___ Provided material

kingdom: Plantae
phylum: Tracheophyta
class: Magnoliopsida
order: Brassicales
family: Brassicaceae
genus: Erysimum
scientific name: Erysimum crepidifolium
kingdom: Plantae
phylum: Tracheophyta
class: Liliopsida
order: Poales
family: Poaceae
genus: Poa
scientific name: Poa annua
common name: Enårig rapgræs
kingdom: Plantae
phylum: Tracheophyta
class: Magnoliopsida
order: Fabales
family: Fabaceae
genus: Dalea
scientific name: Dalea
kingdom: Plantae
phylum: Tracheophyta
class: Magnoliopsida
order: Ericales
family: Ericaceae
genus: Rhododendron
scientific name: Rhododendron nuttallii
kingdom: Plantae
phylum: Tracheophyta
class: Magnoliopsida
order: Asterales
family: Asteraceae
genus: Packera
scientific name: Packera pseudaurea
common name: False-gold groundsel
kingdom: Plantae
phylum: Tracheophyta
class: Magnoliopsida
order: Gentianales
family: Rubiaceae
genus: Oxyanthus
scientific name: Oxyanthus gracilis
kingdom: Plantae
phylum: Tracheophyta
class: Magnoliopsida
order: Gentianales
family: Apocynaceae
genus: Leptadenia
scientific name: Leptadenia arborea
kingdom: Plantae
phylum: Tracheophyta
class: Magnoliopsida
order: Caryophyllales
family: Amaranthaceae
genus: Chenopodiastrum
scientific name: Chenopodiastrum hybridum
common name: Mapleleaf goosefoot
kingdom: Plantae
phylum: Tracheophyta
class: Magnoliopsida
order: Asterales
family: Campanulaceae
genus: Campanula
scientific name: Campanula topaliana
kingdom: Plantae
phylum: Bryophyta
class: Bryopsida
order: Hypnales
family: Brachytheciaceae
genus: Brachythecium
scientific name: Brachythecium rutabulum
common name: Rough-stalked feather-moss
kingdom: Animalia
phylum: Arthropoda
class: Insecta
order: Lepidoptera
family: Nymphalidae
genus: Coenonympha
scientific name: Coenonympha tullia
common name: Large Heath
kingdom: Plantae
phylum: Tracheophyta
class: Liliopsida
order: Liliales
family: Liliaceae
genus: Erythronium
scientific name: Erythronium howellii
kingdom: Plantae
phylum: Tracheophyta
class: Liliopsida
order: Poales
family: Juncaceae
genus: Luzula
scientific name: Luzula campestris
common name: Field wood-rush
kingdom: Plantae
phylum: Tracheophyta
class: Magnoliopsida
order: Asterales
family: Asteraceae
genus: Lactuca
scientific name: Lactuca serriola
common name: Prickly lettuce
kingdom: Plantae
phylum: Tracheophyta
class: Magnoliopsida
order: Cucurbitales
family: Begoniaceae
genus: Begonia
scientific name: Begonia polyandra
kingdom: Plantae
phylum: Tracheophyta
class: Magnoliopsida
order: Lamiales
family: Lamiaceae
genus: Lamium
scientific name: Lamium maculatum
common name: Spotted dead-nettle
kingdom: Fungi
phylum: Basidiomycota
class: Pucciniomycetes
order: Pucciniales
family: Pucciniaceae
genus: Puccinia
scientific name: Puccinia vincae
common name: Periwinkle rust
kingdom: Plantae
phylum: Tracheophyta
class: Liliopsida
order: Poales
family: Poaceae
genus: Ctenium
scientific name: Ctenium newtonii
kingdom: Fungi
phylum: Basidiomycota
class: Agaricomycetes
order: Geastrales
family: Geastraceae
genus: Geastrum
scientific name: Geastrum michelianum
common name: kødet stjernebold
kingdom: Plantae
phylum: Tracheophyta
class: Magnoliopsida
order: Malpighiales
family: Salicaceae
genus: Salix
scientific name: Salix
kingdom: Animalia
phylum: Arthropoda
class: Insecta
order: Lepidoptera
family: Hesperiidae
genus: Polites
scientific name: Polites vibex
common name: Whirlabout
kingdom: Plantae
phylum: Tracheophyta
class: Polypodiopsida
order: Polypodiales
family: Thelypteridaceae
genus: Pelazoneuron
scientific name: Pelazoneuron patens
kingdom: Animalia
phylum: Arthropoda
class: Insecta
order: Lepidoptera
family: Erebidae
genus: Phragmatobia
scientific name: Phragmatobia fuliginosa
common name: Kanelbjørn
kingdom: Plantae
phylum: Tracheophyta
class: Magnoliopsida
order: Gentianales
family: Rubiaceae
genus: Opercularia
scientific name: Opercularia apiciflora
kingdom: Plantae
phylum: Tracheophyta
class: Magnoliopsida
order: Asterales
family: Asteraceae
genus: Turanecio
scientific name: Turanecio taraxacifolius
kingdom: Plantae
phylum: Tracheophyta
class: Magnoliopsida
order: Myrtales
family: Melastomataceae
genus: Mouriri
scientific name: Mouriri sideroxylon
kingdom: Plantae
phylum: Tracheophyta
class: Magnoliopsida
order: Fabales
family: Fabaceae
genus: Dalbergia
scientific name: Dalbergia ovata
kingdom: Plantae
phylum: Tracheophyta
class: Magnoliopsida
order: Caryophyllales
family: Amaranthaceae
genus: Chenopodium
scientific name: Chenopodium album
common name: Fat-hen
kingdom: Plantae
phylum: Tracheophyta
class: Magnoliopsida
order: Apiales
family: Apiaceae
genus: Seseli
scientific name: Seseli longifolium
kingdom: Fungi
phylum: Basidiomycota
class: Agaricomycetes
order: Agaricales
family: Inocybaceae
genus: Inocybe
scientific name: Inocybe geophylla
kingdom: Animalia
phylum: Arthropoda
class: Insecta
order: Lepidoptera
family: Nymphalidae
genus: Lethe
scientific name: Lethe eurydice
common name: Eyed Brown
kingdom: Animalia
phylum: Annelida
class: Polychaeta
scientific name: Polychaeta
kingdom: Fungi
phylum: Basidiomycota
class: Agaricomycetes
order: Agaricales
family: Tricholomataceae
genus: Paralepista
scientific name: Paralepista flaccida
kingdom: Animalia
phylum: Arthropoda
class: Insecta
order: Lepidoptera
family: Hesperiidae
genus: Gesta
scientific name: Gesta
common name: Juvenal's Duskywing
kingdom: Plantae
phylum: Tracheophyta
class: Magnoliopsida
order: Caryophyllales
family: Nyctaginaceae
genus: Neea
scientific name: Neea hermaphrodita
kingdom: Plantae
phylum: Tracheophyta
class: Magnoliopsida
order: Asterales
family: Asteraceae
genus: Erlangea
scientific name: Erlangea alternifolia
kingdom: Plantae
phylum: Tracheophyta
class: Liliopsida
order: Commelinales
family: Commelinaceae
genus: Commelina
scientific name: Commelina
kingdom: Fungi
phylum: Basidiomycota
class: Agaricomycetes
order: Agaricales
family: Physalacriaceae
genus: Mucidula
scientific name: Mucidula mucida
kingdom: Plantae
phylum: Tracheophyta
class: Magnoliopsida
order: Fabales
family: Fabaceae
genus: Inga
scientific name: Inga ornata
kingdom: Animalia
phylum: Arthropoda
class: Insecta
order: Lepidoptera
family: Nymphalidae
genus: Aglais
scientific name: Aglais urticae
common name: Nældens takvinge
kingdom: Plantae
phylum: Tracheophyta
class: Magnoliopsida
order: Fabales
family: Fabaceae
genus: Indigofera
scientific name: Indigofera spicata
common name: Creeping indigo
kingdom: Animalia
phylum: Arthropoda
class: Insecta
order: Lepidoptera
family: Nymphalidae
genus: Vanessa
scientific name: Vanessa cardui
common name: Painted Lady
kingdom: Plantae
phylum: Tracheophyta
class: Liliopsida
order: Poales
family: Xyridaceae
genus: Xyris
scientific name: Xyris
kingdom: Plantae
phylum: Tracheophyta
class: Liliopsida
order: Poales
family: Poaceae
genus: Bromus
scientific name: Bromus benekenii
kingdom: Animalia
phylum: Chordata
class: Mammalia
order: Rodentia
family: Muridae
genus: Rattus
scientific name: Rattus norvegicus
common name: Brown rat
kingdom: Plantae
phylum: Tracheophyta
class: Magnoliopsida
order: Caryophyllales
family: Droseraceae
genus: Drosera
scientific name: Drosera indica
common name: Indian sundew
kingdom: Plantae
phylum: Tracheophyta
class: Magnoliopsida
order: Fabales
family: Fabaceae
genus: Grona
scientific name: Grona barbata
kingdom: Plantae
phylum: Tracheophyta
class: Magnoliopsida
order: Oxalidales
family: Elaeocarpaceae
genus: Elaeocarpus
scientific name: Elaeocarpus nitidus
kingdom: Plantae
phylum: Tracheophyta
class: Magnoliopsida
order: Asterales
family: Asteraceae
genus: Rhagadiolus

______

■ Short task ■
Rewrite the rows from the first line through the line containing "genus: Oxyanthus", swapping every "scientific name" for "species name" and keeping everything else the same.

■ Result ■
kingdom: Plantae
phylum: Tracheophyta
class: Magnoliopsida
order: Brassicales
family: Brassicaceae
genus: Erysimum
species name: Erysimum crepidifolium
kingdom: Plantae
phylum: Tracheophyta
class: Liliopsida
order: Poales
family: Poaceae
genus: Poa
species name: Poa annua
common name: Enårig rapgræs
kingdom: Plantae
phylum: Tracheophyta
class: Magnoliopsida
order: Fabales
family: Fabaceae
genus: Dalea
species name: Dalea
kingdom: Plantae
phylum: Tracheophyta
class: Magnoliopsida
order: Ericales
family: Ericaceae
genus: Rhododendron
species name: Rhododendron nuttallii
kingdom: Plantae
phylum: Tracheophyta
class: Magnoliopsida
order: Asterales
family: Asteraceae
genus: Packera
species name: Packera pseudaurea
common name: False-gold groundsel
kingdom: Plantae
phylum: Tracheophyta
class: Magnoliopsida
order: Gentianales
family: Rubiaceae
genus: Oxyanthus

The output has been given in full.